TASK INSTRUCTIONS
The reply must consist of the complete listing, reproduced exactly, with no images included.

GIVEN MATERIAL
--- START ---

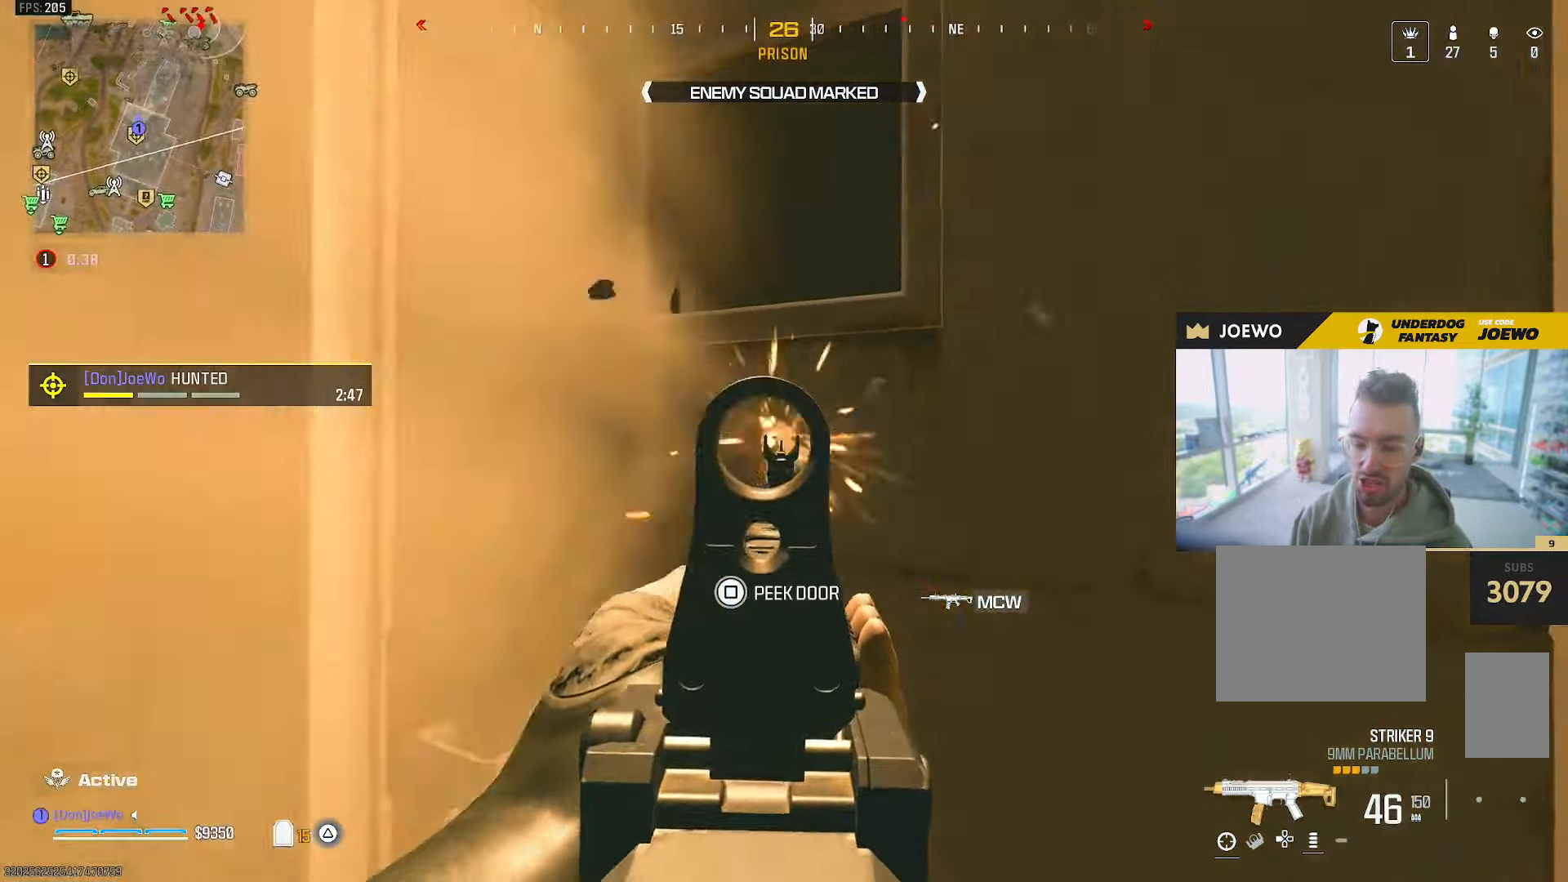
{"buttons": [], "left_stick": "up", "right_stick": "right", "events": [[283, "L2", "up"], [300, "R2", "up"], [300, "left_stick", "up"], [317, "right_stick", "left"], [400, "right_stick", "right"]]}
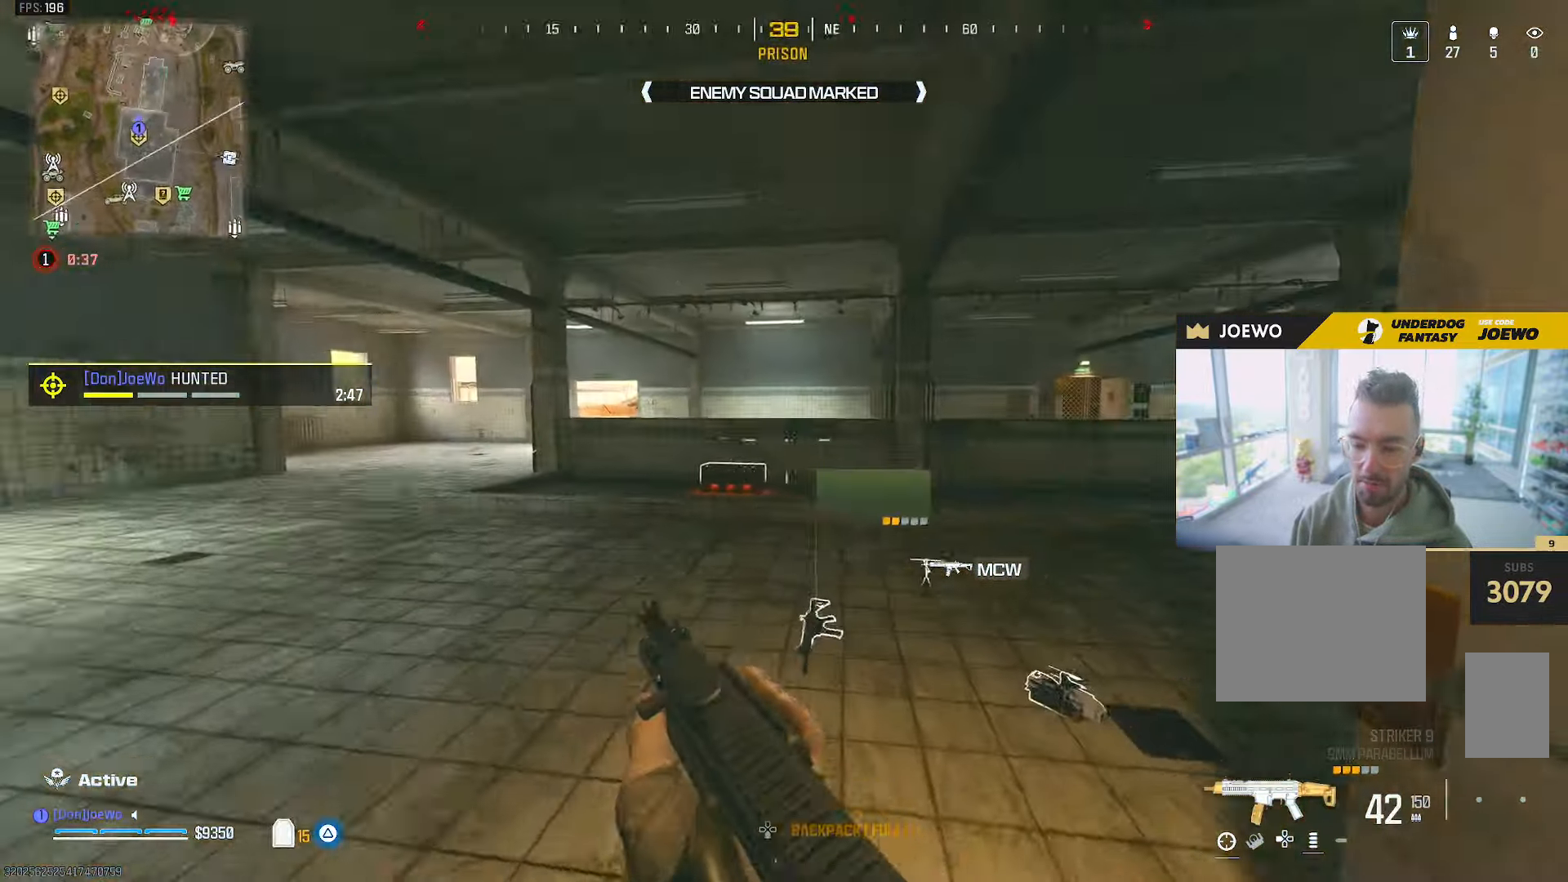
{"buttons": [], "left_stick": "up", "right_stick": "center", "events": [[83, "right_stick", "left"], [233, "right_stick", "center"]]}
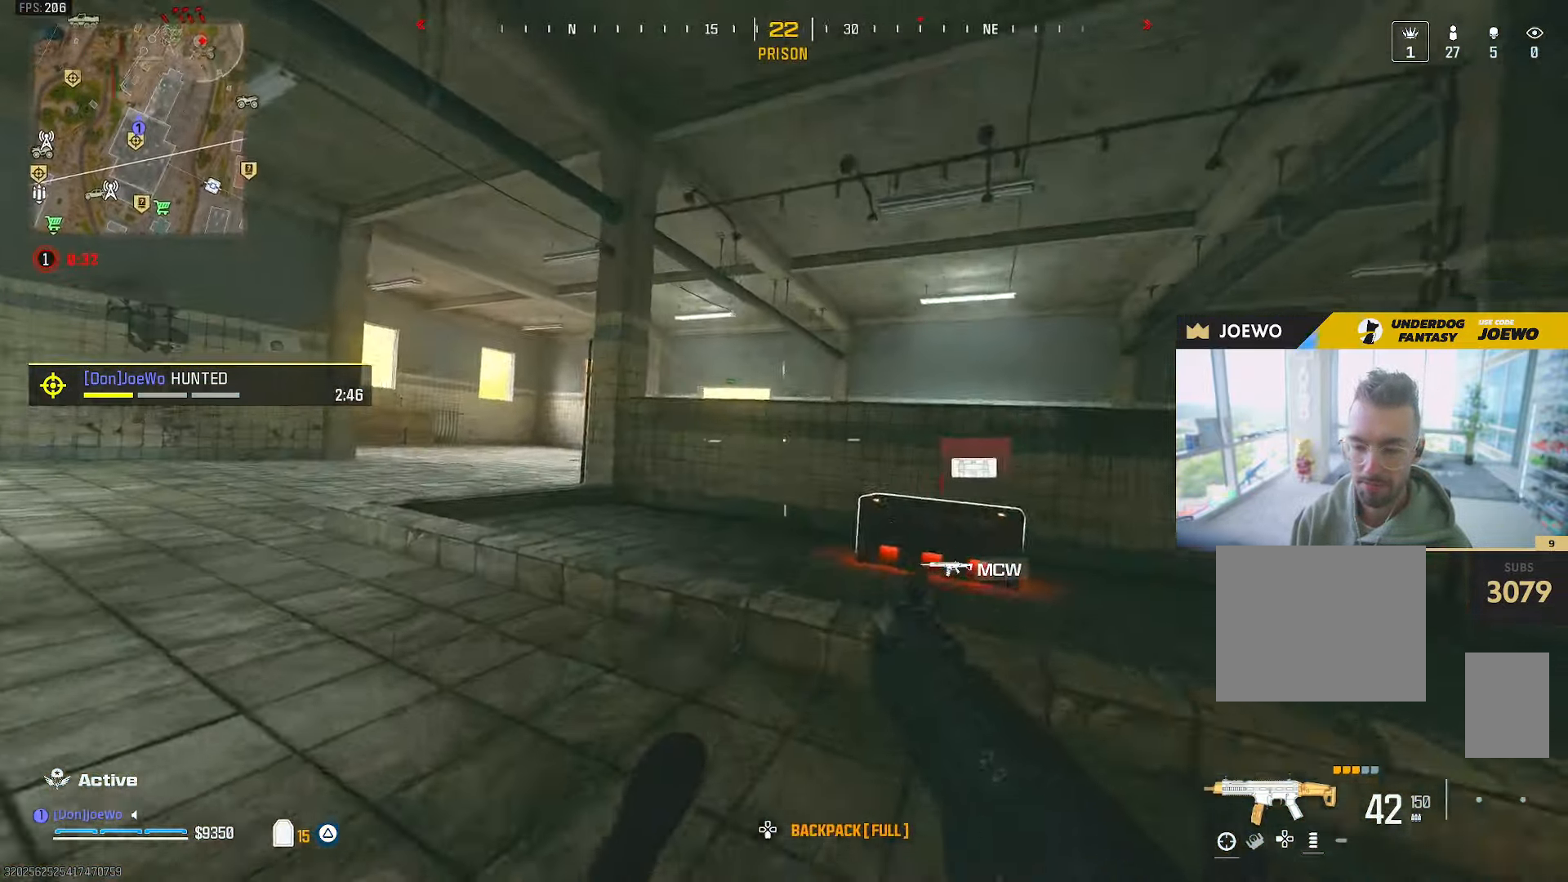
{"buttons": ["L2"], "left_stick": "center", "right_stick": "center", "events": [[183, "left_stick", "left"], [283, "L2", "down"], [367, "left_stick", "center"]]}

--- END ---

SOLUTION FOR THIS TASK
{"buttons": [], "left_stick": "up", "right_stick": "right", "events": [[283, "L2", "up"], [300, "R2", "up"], [300, "left_stick", "up"], [317, "right_stick", "left"], [400, "right_stick", "right"]]}
{"buttons": [], "left_stick": "up", "right_stick": "center", "events": [[83, "right_stick", "left"], [233, "right_stick", "center"]]}
{"buttons": ["L2"], "left_stick": "center", "right_stick": "center", "events": [[183, "left_stick", "left"], [283, "L2", "down"], [367, "left_stick", "center"]]}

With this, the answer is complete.